In Byer v. Periodontal Health Specialists of Rochester, PLLC et al, 2021 WL 3276725 (2d Cir. August 2, 2021) (Summary Order), the U.S. Court of Appeals for the Second Circuit, inter alia, affirmed the lower court’s order dismissing her claim of constructive discharge. (The court did, however, vacate the dismissal of plaintiff’s hostile work environment claim, which is subject to a different standard.)
The court summarized the black-letter law regarding this claim as follows:
The constructive discharge claim is analyzed under the familiar burden-shifting framework established in McDonnell Douglas Corp. v. Green, 411 U.S. 792 (1973). See Green v. Town of East Haven, 952 F.3d 394, 401 (2d Cir. 2020).
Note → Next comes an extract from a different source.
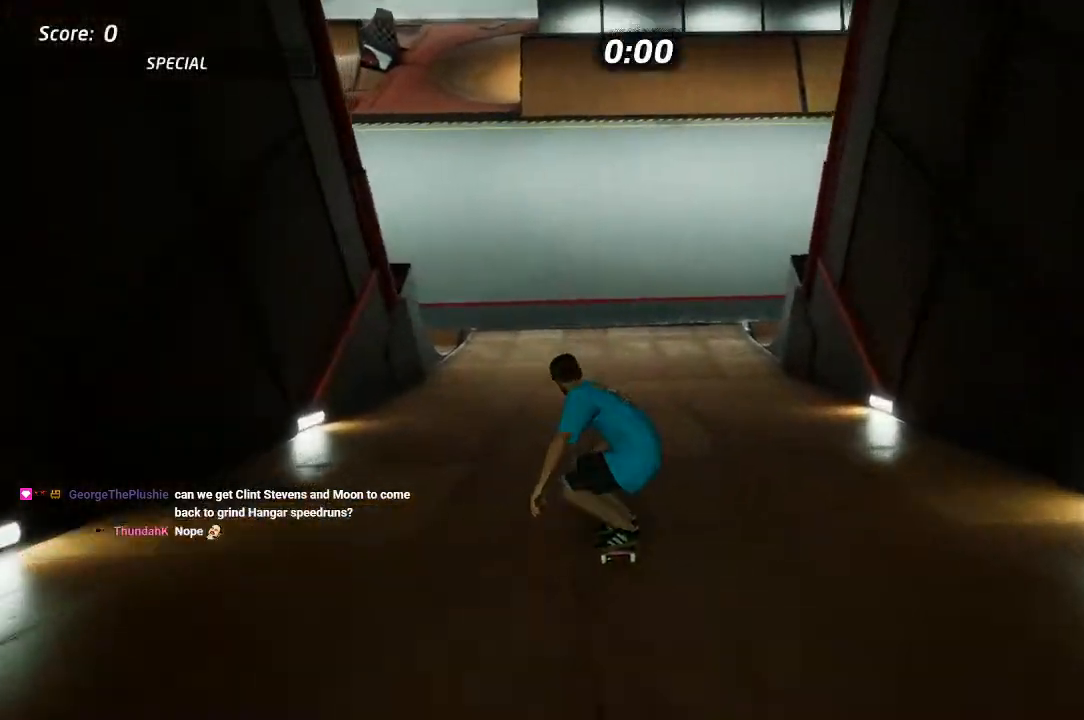
{"buttons": ["CROSS"], "left_stick": "center", "right_stick": "center", "events": [[67, "CROSS", "down"], [167, "CROSS", "up"], [233, "CROSS", "down"], [500, "DPAD_UP", "up"]]}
As a threshold matter, the plaintiff must set forth a prima facie case by proffering evidence that (1) she belongs to a protected group, (2) she was qualified for her position, (3) her employer took an adverse action against her; and (4) “the adverse action occurred in circumstances giving rise to an inference of discrimination.” Kirkland v. Cablevision Sys., 760 F.3d 223, 225 (2d Cir. 2014). On the third prong, a plaintiff makes a prima facie showing of an adverse employment action “if she adduces evidence from which a rational juror could infer that the employer made her working condition, viewed as a whole, so difficult or unpleasant that a reasonable person in the employee’s shoes would have felt compelled to resign.”
Applying the law, the court explained:
[A]s to the constructive discharge claim, we note that within a year prior to her resignation, Byer stated that her “bosses rock,” she was part of an “awesome team,” she would never work for another periodontist, and Dr. Lowenguth was “good people” and like “family.” App’x at 614, 620. Further, Byer decided to resign before October 1, 2015, and yet she stayed on the job until November 6, 2015, and offered to work an additional week if defendants wanted her to do so, militating against a finding that she felt compelled to resign due to defendants’ behavior.
Based on this record, the court agreed “that no rational juror could infer that a reasonable person in Byer’s shoes would have felt compelled to resign.”